Leading science organizations, including international and U.S. science academies, the United Nations Intergovernmental Panel on Climate Change, and scientific bodies around the world agree that climate change is occurring at increasing rates due to anthropogenic activity.
The general public faces the pressure of doing individual jobs to help fight against the climate crisis, yet their efforts hardly make a dent when a majority of carbon emissions come from big corporations. The public diminishes their personal carbon footprint, while corporations walk in size 22 boots.
People are urged to be more green, completing tasks like changing a lightbulb, installing a solar farm, or unplugging devices that aren’t in use. These individuals’ actions are helpful and they should continue their efforts. We are making progress, but it is still nowhere near the scale that is necessary to enact meaningful change. After all, the world’s energy system is 80% fossil fuel.
The future appears very dim. What chance do we have if these corporations and governments don’t try? It doesn’t help that in the United States, climate change has become a political issue.
More than half of Congress are avid climate change deniers and it isn’t because they disagree with the factually-proven science.

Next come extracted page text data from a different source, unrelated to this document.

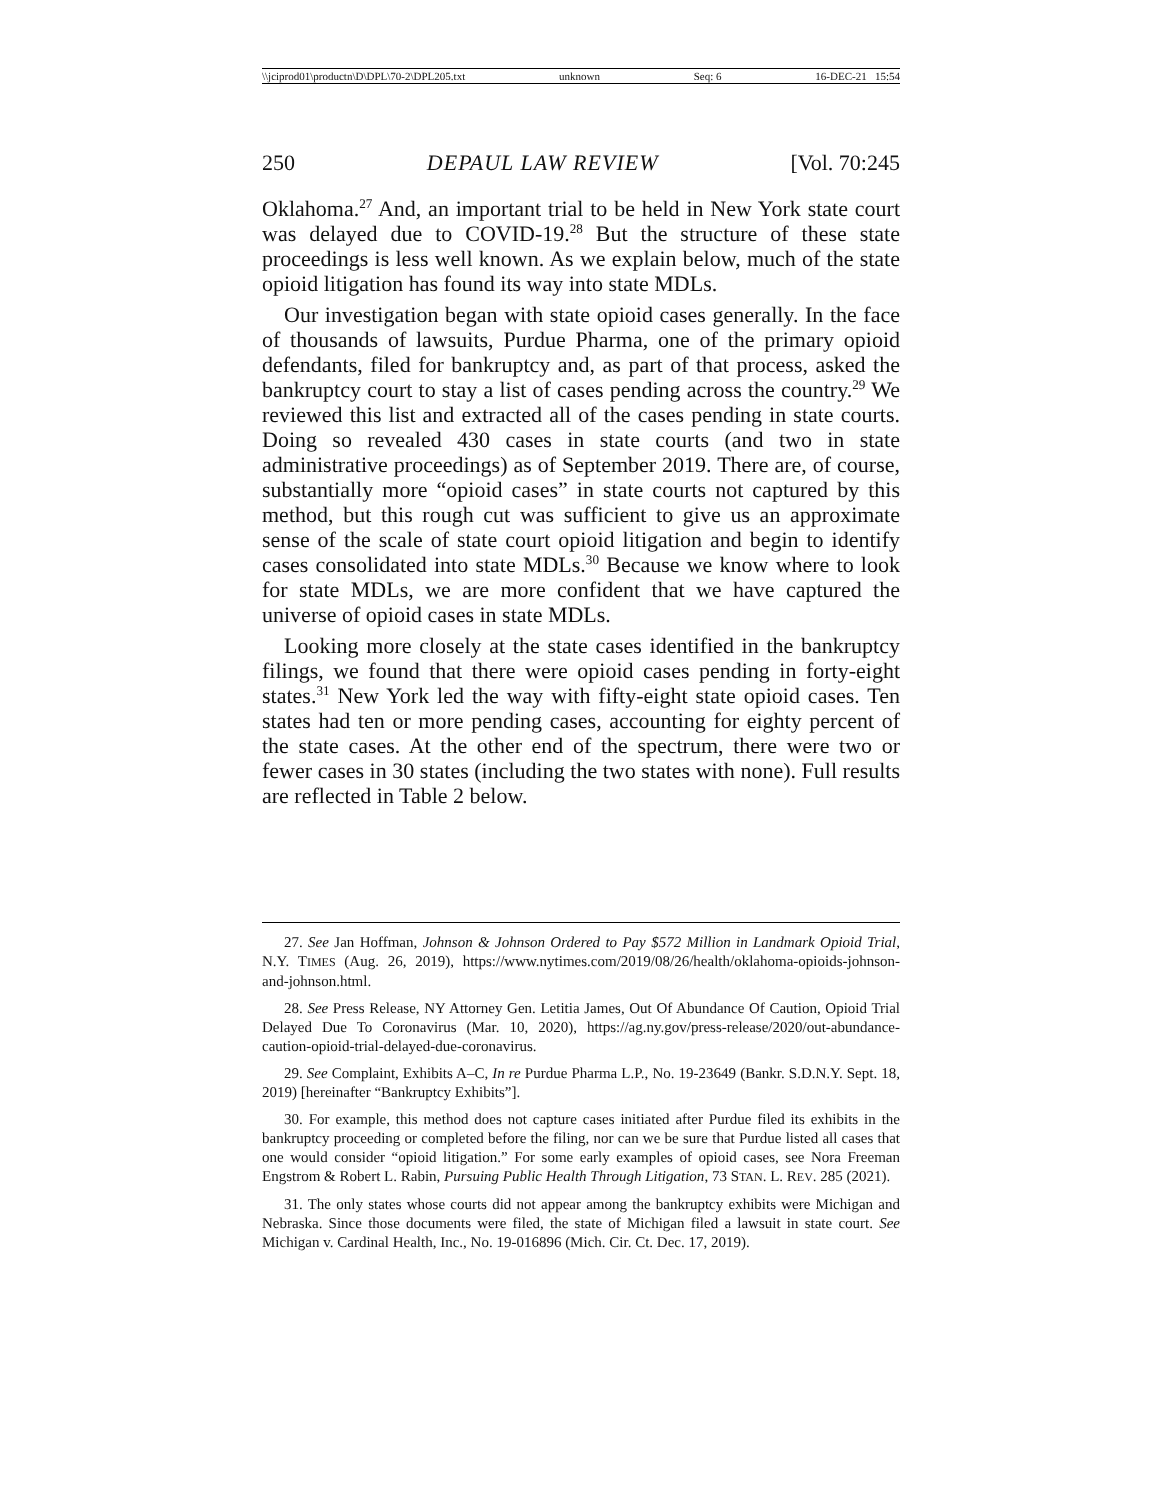\\jciprod01\productn\D\DPL\70-2\DPL205.txt unknown Seq: 6 16-DEC-21 15:54
250 DEPAUL LAW REVIEW [Vol. 70:245
Oklahoma.<sup>27</sup> And, an important trial to be held in New York state court was delayed due to COVID-19.<sup>28</sup> But the structure of these state proceedings is less well known. As we explain below, much of the state opioid litigation has found its way into state MDLs.
Our investigation began with state opioid cases generally. In the face of thousands of lawsuits, Purdue Pharma, one of the primary opioid defendants, filed for bankruptcy and, as part of that process, asked the bankruptcy court to stay a list of cases pending across the country.<sup>29</sup> We reviewed this list and extracted all of the cases pending in state courts. Doing so revealed 430 cases in state courts (and two in state administrative proceedings) as of September 2019. There are, of course, substantially more “opioid cases” in state courts not captured by this method, but this rough cut was sufficient to give us an approximate sense of the scale of state court opioid litigation and begin to identify cases consolidated into state MDLs.<sup>30</sup> Because we know where to look for state MDLs, we are more confident that we have captured the universe of opioid cases in state MDLs.
Looking more closely at the state cases identified in the bankruptcy filings, we found that there were opioid cases pending in forty-eight states.<sup>31</sup> New York led the way with fifty-eight state opioid cases. Ten states had ten or more pending cases, accounting for eighty percent of the state cases. At the other end of the spectrum, there were two or fewer cases in 30 states (including the two states with none). Full results are reflected in Table 2 below.
27. See Jan Hoffman, Johnson & Johnson Ordered to Pay $572 Million in Landmark Opioid Trial, N.Y. TIMES (Aug. 26, 2019), https://www.nytimes.com/2019/08/26/health/oklahoma-opioids-johnson-and-johnson.html.
28. See Press Release, NY Attorney Gen. Letitia James, Out Of Abundance Of Caution, Opioid Trial Delayed Due To Coronavirus (Mar. 10, 2020), https://ag.ny.gov/press-release/2020/out-abundance-caution-opioid-trial-delayed-due-coronavirus.
29. See Complaint, Exhibits A–C, In re Purdue Pharma L.P., No. 19-23649 (Bankr. S.D.N.Y. Sept. 18, 2019) [hereinafter “Bankruptcy Exhibits”].
30. For example, this method does not capture cases initiated after Purdue filed its exhibits in the bankruptcy proceeding or completed before the filing, nor can we be sure that Purdue listed all cases that one would consider “opioid litigation.” For some early examples of opioid cases, see Nora Freeman Engstrom & Robert L. Rabin, Pursuing Public Health Through Litigation, 73 STAN. L. REV. 285 (2021).
31. The only states whose courts did not appear among the bankruptcy exhibits were Michigan and Nebraska. Since those documents were filed, the state of Michigan filed a lawsuit in state court. See Michigan v. Cardinal Health, Inc., No. 19-016896 (Mich. Cir. Ct. Dec. 17, 2019).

It all leads back to money. OpenSecrets reveals that in 2016, more than 121 million dollars was poured into elections from oil and gas companies, 93 million on lobbying in 2023, and 125 million in 2022.
According to the Center for American Progress, “Between lobbying, political contributions, and advertising efforts, these interests spent 27 times as much as climate advocacy groups from 2008 to 2018 to obstruct climate action.”
To fix the climate crisis also starts with fixing Congress who consistently back lobbyists—and correcting democracy is not an easy feat.
Other efforts to undermine climate change action, such as voter suppression and enacting legislation against protests following a surge in climate demonstrations occur globally.
Is there absolutely nothing the individual can do to change the world’s fate? The Carbon Majors Report continues by stating, “If the trend in fossil fuel extraction continues over the next 28 years as it has over the previous 28, then global average temperatures would be on course to rise around 4℃ above preindustrial levels by the end of the century. This would entail substantial species extinction, large risks of regional and global food scarcity…”
The harsh truth is, sustainability is not profitable to the biggest contributors of carbon emissions, and until there is a solution that is, nothing will improve at the large scale the world desperately needs.